_EXERCISE DETAILS:_ Copy each line that includes the string "було" from the material into your answer.

Segment Start: DATA SECTION

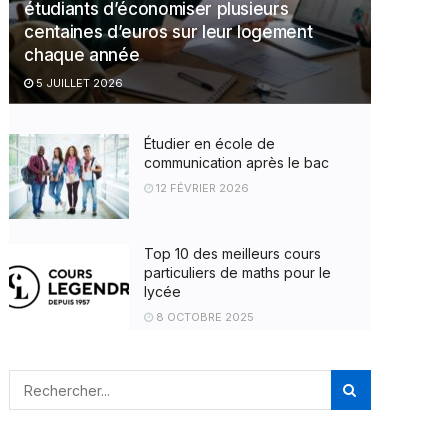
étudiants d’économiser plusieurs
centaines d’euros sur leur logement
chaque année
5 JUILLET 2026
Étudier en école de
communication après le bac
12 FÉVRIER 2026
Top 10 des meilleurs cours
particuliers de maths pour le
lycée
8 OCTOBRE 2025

Segment End: DATA SECTION
Segment Start: DATA SECTION

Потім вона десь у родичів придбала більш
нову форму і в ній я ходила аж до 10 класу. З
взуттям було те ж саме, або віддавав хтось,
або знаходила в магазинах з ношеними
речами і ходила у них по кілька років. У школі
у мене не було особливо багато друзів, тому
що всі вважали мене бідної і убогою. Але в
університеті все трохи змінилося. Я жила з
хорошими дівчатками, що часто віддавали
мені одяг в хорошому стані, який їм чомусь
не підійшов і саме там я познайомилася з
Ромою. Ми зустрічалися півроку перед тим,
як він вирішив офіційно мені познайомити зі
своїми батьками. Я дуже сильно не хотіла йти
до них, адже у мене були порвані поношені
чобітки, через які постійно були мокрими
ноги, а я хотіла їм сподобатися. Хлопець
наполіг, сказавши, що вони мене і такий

Segment End: DATA SECTION

_WRITTEN SOLUTION:_
взуттям було те ж саме, або віддавав хтось,
у мене не було особливо багато друзів, тому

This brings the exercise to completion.